→ **WORK ITEM A**: From the crowdfunding tip quoted in the post about research funding, list every group of people it names as most invested in your success.
→ **WORK ITEM B**: Translate this sentence from the post about research funding into Spanish: "Successful crowdfunding means engaging with the people who have the biggest investment in seeing you succeed."
→ **WORK ITEM C**: Pick up the post about crowdfunding for research at its final sentence and continue it.

** Opening DOCUMENT PASSAGE block **

The next time I have success getting some funding for my research will be the first. It’s not that I haven’t been part of successful grant applications – I helped the UNH fencing club get money for a new scoring machine thing back in 2001 and I met more than my share of grant-writers when I worked at University of Canterbury’s Learning Skills Centre. In other words, I’m one of the people the Deakin University is thinking of in their crowdfunding initiative.

But there’s something that really and truly bugs the everloving shit out of me. It’s point number three in their “Five crowdfunding tips“:

Be comfortable mixing the personal and the professional. Successful crowdfunding means engaging with the people who have the biggest investment in seeing you succeed. And nine times out of ten this will be your friends and family, or even your colleagues down the corridor.

** Closing DOCUMENT PASSAGE block **
** Opening DATA LISTING block **

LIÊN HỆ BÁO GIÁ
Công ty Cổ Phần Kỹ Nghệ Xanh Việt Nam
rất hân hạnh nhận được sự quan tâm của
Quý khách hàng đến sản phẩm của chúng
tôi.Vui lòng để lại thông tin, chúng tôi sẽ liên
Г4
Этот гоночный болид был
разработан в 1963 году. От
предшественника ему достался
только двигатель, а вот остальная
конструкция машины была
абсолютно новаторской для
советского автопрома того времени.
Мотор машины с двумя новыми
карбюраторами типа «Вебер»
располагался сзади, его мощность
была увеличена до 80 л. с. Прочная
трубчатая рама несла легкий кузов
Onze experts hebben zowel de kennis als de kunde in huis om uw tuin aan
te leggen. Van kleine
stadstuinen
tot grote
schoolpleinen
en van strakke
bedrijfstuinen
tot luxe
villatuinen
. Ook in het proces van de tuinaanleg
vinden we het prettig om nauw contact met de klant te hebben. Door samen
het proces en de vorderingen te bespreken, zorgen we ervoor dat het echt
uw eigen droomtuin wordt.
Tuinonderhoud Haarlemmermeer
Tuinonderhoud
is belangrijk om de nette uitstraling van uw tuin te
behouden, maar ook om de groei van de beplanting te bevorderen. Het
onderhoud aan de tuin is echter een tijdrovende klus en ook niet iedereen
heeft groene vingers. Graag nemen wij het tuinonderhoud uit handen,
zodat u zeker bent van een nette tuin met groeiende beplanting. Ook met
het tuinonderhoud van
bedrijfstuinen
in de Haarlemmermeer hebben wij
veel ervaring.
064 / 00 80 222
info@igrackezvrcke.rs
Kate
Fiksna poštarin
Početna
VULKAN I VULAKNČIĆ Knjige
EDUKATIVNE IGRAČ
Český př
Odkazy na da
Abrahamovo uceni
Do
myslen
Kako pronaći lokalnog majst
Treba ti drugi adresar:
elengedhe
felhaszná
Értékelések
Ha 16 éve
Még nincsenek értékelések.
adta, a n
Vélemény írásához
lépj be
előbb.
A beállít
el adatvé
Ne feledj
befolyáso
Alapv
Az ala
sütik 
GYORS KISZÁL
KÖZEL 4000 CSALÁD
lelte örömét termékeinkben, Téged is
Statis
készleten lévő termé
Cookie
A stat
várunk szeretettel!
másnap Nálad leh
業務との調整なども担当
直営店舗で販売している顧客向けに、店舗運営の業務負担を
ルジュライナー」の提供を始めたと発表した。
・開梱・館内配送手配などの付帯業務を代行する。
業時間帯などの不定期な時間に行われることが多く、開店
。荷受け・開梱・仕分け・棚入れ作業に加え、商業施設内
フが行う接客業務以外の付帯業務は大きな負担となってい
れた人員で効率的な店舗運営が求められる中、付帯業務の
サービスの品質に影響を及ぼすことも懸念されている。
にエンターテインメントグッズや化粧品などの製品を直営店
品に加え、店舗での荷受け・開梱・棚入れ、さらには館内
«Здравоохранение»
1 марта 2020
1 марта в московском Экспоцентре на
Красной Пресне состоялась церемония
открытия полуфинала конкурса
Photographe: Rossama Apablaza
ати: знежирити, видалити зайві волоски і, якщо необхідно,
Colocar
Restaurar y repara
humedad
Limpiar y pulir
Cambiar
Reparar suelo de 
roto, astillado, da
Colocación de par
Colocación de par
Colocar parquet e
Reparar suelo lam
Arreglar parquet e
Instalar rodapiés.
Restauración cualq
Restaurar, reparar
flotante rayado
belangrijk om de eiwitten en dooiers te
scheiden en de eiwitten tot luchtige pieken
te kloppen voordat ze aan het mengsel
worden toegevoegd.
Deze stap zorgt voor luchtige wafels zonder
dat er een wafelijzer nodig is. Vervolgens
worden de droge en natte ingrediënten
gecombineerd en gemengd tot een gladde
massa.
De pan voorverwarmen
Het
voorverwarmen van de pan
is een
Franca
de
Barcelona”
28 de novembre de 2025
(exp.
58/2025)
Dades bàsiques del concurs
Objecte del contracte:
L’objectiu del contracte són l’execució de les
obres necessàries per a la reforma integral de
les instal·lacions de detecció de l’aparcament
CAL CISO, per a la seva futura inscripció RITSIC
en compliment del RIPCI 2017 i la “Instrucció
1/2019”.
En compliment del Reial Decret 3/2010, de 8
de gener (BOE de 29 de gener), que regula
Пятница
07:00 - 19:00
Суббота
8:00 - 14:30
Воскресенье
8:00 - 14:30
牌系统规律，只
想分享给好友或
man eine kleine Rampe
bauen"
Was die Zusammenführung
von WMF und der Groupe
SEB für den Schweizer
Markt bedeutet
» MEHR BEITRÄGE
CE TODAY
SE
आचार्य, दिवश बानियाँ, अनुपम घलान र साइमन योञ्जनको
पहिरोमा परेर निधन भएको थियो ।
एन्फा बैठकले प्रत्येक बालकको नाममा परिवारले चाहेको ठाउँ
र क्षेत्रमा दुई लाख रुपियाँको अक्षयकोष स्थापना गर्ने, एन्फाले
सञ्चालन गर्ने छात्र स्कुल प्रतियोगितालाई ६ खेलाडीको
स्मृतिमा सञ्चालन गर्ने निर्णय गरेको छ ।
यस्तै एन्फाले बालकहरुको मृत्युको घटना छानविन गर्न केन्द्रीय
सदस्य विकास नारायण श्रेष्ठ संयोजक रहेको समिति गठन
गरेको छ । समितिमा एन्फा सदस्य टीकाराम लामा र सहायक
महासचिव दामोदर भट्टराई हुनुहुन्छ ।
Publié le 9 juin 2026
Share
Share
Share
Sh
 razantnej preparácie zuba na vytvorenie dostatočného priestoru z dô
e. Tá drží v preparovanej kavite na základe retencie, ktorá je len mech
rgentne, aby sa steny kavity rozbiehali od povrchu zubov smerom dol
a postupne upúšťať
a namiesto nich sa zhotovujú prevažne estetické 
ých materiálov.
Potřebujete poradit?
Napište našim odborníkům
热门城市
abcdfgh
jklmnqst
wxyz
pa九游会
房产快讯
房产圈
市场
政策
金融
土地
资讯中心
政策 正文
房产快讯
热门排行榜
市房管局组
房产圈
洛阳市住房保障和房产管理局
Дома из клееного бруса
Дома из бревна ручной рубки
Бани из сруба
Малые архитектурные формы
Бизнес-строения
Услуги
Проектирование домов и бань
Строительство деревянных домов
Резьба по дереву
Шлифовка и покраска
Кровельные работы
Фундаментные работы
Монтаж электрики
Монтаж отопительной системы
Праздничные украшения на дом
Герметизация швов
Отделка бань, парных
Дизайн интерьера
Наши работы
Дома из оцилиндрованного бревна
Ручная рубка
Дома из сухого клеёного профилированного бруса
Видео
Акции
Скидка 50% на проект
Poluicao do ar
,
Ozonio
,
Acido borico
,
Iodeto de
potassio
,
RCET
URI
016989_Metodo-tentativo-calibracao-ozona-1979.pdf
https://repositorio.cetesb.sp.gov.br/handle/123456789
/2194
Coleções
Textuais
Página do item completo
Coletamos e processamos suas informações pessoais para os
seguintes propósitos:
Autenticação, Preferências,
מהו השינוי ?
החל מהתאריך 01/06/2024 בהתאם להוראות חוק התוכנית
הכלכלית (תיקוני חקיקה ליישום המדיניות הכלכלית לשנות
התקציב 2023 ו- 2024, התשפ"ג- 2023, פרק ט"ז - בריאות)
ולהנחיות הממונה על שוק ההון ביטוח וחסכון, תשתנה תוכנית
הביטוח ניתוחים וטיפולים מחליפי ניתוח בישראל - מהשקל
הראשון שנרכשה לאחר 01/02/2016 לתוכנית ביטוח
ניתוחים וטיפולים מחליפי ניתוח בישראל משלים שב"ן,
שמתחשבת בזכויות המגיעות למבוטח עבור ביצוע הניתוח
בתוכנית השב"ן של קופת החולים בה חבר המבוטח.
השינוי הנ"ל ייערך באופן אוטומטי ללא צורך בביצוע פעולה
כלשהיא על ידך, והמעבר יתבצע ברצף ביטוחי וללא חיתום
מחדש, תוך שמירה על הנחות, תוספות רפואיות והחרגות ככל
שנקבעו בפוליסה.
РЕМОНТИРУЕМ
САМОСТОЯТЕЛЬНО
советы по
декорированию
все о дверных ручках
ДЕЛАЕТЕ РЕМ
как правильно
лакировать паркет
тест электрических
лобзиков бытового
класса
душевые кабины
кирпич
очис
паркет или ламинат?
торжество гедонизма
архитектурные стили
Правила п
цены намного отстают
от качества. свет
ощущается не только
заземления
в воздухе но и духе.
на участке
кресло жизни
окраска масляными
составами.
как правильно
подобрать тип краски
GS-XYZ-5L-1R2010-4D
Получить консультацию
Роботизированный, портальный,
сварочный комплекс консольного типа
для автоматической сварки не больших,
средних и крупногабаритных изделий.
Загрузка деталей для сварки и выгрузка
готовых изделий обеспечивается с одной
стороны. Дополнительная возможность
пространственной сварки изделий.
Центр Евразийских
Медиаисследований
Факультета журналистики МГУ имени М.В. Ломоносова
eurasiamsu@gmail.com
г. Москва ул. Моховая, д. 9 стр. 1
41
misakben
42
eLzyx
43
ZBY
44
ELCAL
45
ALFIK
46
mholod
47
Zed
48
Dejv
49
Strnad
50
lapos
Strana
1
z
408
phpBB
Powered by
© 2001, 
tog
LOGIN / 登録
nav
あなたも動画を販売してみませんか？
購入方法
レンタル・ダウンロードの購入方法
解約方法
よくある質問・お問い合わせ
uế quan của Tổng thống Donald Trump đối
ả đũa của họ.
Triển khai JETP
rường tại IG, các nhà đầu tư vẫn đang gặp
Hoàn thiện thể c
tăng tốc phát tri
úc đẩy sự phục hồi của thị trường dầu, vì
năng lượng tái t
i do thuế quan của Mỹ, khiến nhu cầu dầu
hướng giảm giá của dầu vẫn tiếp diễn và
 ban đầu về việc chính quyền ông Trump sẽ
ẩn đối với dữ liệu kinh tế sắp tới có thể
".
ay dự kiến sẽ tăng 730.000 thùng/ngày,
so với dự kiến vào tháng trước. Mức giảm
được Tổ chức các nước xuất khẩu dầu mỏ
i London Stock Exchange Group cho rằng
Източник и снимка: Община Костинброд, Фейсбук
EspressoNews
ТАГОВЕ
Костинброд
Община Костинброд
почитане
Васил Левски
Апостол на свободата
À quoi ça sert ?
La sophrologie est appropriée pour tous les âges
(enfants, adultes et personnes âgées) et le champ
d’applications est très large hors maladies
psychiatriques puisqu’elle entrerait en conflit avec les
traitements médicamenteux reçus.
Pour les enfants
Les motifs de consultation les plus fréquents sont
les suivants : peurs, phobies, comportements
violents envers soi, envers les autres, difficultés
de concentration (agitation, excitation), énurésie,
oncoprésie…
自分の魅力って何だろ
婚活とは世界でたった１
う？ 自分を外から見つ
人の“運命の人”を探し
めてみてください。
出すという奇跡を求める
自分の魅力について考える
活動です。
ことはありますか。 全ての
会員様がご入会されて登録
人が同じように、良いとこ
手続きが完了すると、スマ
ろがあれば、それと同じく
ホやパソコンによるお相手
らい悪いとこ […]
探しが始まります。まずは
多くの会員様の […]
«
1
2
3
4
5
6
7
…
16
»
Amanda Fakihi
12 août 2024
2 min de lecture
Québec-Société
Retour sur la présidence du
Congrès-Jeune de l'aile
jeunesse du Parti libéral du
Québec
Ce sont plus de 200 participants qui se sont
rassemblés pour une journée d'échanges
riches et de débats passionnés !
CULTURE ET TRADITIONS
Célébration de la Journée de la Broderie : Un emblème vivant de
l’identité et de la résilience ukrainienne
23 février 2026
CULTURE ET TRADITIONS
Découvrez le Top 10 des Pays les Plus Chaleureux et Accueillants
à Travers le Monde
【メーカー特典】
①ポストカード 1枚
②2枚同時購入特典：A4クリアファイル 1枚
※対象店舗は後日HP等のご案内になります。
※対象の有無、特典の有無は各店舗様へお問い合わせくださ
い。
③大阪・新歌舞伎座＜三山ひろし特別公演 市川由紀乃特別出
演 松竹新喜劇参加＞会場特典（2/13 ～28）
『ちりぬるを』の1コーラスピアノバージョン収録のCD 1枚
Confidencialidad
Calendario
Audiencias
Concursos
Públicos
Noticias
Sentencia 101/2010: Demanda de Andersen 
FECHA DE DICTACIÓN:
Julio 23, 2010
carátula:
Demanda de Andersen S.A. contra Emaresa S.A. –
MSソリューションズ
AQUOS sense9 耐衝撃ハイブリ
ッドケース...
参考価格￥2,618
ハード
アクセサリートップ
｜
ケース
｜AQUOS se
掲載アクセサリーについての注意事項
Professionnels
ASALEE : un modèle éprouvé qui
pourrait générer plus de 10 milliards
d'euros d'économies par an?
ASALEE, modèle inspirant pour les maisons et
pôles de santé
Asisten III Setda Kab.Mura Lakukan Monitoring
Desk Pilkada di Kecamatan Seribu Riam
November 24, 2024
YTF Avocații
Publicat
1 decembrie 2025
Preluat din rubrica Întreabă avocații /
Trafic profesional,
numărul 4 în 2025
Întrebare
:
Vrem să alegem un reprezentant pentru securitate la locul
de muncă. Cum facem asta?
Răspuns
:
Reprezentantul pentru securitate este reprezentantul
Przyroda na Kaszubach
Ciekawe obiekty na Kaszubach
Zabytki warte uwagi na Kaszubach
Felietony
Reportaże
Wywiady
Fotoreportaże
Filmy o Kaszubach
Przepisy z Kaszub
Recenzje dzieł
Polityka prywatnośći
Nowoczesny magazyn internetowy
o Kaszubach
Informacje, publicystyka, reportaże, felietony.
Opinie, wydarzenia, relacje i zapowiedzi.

** Closing DATA LISTING block **

→ **RESPONSE A**: Friends, family, and colleagues down the corridor.

→ **RESPONSE B**: Un crowdfunding exitoso implica involucrar a las personas que tienen el mayor interés en verte triunfar.

→ **RESPONSE C**:
I’m supposed to ask my mother, who lives on Social Security disability payments in a trailer because she has Stage IV lung cancer, to send some money my way. I’m supposed to ask my father, who lost his job as a welder and now works on the delivery dock of a grocery store, for money. I’m supposed to ask my sisters for money – because waitresses, social workers, and students are a ready source of buckets of money. After all, they don’t have bills. I do not doubt the good will of my family or my colleagues, but it is not their fucking job to fund my research. I’m lucky to have moved to NZ, where my health problems, which would have cost ten or twelve grand in the States, were covered under national health. Your average humanities PhD in the US carries non-dischargeable undergrad student loan debts and, in all likelihood, a fair amount of credit card debt from emergency dental care and/or medical problems during grad school. I fail to see how asking my paycheck-to-paycheck junior faculty pal for some scratch to fund my research is going to accomplish much.

How, exactly, will crowdfunding help me get a decent gig? It would seem to make me the cheap option, the option that would require nothing of the university other than a hot desk and an email address. I’m already a contract lecturer who gets no research support from the university. The last thing the suits need is some Mitt Romney pep talk from the people who are allegedly on my side.